Getting a bit confused here. In the CFAI corp finance book they provide a definition of NOPLAT that involves adding back net int less taxes and adjusting for deferred taxes. Schweser defines NOPLAT in the international section of equity in what seems a totally different way. Did I miss something? If not how are you folks dealing with the difference?

Can you provide the page number and CFAI volume you’re referring to? On page 168 of CFAI vol 4, Equity, NOPLAT = EBITA (or EBIT since there is no amortization) - taxes Schweser defines it the same way on book 3, page 75. It seems as if the formulas match up. In addition, investopedia defines it as EBIT * (1-tax rate), which is essentially the same thing as well.

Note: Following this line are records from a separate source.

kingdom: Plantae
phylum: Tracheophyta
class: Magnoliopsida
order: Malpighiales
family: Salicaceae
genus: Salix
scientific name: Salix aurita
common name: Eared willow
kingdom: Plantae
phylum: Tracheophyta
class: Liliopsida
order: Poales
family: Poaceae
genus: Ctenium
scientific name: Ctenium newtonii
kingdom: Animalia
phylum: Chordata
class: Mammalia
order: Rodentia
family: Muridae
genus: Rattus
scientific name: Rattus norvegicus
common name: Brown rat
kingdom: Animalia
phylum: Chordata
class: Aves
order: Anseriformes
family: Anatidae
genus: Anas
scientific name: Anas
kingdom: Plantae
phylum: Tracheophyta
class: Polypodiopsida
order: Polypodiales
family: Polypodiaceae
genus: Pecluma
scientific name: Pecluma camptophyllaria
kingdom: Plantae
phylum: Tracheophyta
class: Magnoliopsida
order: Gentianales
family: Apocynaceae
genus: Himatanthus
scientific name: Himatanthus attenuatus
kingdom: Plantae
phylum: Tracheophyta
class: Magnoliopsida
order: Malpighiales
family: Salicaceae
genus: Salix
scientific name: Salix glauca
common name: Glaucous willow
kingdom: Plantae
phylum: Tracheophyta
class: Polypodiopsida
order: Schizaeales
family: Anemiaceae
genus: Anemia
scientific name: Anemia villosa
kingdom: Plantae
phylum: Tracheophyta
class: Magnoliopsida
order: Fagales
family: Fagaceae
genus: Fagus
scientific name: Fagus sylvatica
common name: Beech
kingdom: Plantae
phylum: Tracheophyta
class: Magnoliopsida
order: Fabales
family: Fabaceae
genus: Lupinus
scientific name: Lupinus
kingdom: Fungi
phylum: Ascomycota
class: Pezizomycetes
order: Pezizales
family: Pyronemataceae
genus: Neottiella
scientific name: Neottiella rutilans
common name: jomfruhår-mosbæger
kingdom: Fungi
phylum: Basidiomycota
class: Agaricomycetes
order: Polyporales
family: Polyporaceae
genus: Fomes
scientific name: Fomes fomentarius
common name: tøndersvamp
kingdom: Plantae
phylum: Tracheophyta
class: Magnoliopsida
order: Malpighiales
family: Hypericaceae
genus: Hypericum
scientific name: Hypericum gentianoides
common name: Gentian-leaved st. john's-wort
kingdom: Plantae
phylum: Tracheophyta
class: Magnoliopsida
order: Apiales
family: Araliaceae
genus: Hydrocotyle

Thanks for your help on this. CFAI vol 3 page 271 says that NOPLAT = Unlevered net income (EBIT) + change in deferred taxes. The difference between the two is deferred taxes

Ok, did a bit of digging and came up with this answer: the formula in vol 3 of the CFAI text is a bit more granular than the one I mentioned earlier. If you go to page 269, you can try calculating NOPLAT using the EBIT * (1-t) formula and you’ll get 2713. This answer ends up being pretty close to the 2732 number they arrive at. The only difference is that the vol 3 formula takes into account that a company pays less in taxes temporarily due to temporary differences in GAAP and tax accounting. It’s really not suprising that there is an inconsistency. After all, the curriculum is patched together from various sources with variously different authors. As to which formula to use…beats the hell outta me. I’m inclined to use the one in Schweser though…

See these links for more discussion on NOPLAT/NOPAT

I actually was wondering about this…

EBIT (1-t) taxes interest, but you would generally remove interest before taxing EBT. What am I missing here?


EBIT = Operating profit. So multiplying by (1-t) gives you an idea of operating profit after tax before taking into consideration financial leverage. Thus, why interest is still in there. Two firms with the same EBIT but with different leverage will have different Net Income amounts. One of the knocks against EBIT is that it’s before tax, not after. NOPLAT adjusts that.

To calculate NI we deduct interest and than tax it but NOPLAT can be used in multiple other ways. Like el duque discussed one use. Economic Value Added is also calculated using NOPLAT & $WACC to check what value has the management added to the firm in an accounting period, mostly a year. In WACC the after tax cost of debt is used and NOPLAT is also after tax, they both are kind of standardized then.


Neither of you really addressed the main question though. If you take EBIT and multiply by the tax rate, you are effectively taxing interest.

Let’s say that your EBIT=100, tax rate is 40%, and interest expense is 20. NOPLAT or EBIT (1-t) is 60, and then we deduct interest expense to get to NI of 40.

However, if we do what is usually done and deduct interest beforehand, we get EBT of 80 and then tax EBT at 40% to get NI of 48.

How is NOPLAT an adequate method given that it overstates taxes?

Err…what was the main question?

Oh I see…

I think the point is, you wouldn’t go through your first calculation to begin with. There is no reason to get Net Income by the method you describe.

NOPLAT is a way to say “What is my operating profit when I take into account taxes?”.

Not, “What would Net Income be if I used NOPLAT instead of EBIT?”.

That’s really all it’s answering. In terms of being adequate…it depends on the function. In terms of cash flows, it’s not all that good because Depreciation and other Non Cash charges are not included.

However, in terms of comparing it to EBIT, then the after tax effect is supposed to make it more relevant.

*shrug* I’m just explaining it how I understood it. I personally never saw NOPLAT in any of my accounting or finance classes before taking these exams.

Does the LOS then expect us to calculate… given the mess it is??

I would think so. It comes up again in reading 42 for EVA. it’s really not a difficult formula to remember if you’re using EBIT * (1-t).